O presidente não tem maioria no Congresso, que destituiu seu antecessor, Martín Vizcarra, em novembro de 2020, também por incapacidade moral. Agora, a admissão do debate da moção, que acontece na terça que vem, requer 40% dos votos dos parlamentares presentes. São 52 votos que, segundo a imprensa peruana, já estariam garantidos para abrir o processo.

— Querem tirar Castillo do poder a todo custo, porque temos um governo minoritário, errático e com pouca legitimidade. Mas o mais importante, porque o governo é pressionado por uma oposição majoritária, com um núcleo radical que não reconhece sua vitória eleitoral, que questiona a sua legitimidade e que quer destituí-lo desde o primeiro dia — diz o analista político Fernando Tuesta, professor da Pontifícia Universidade Católica do Peru e autor do podcast Politika. — Forçar sua saída é mais fácil do que destituir um prefeito ou um deputado do cargo. O argumento da 'incapacidade moral' não é um argumento propriamente dito, uma vez que não existe na Constituição nem é racionalmente sustentável.

Controle político

O recurso do impeachment vem sendo muito utilizado no país como forma de controle político. Vizcarra, o antecessor de Castillo, foi o segundo de quatro presidentes peruanos desde as eleições de 2016. Ele assumiu em março de 2018, depois da renúncia de Pedro Pablo Kuczynski (PPK), que acabou deixando o cargo um dia antes da votação da segunda tentativa de impeachment contra ele.

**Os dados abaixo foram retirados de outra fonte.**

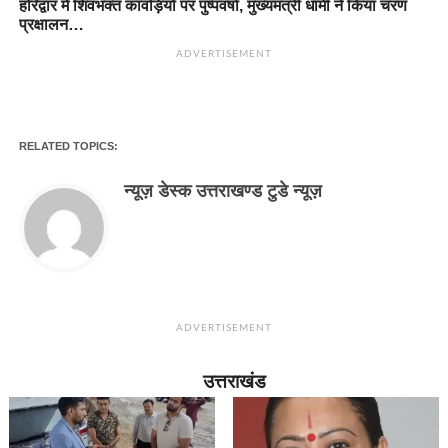
हरिद्वार में शिवभक्त कांवड़ियों पर पुष्पवर्षा, मुख्यमंत्री धामी ने किया चरण
प्रक्षालन…
ADVERTISEMENT
RELATED TOPICS:
न्यूज़ डेस्क उत्तराखण्ड टुडे न्यूज़
ADVERTISEMENT
उत्तराखंड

— O Parlamento tem se inclinado mais por essa figura jurídica nos últimos anos — reforça Urrutia. — Agora, a saída que está sendo proposta é muito mais complicada do que tentar se chegar a consensos ou exigir transparência por parte do presidente. A população, preocupada com uma possível terceira onda da Covid e assustada pelo terremoto recente, espera que os responsáveis políticos achem uma saída para a crise, que o presidente seja de fato uma liderança e que os políticos busquem consenso.

Para se manter no cargo, Castillo precisa contar com o voto de 44 parlamentares — são necessários os votos de pelo menos 87 do total de 130 para que o impeachment passe na Casa. Para efeito de comparação, quando foi confirmada no cargo, no mês passado, a chefe de seu Gabinete contou com 68 votos favoráveis — parte da bancada do Peru Livre votou contra, uma mostra das dificuldades que o presidente deve enfrentar.

Caso seja afastado do cargo, ele será substituído pela vice-presidente Dina Boluarte que assumirá correndo o risco de enfrentar um destino semelhante. Caso Boluarte também seja destituída, a cadeira presidencial seria ocupada pela chefe do Congresso, a direitista María del Carmen Alva, que teria que convocar eleições em seis meses.   

— Forçar a figura do impeachment, como já aconteceu, só tem levado a uma maior instabilidade e ao mau uso da Constituição, violando-a. Em nome da Constituição, muitas atrocidades já foram cometidas — pontua Tuesta.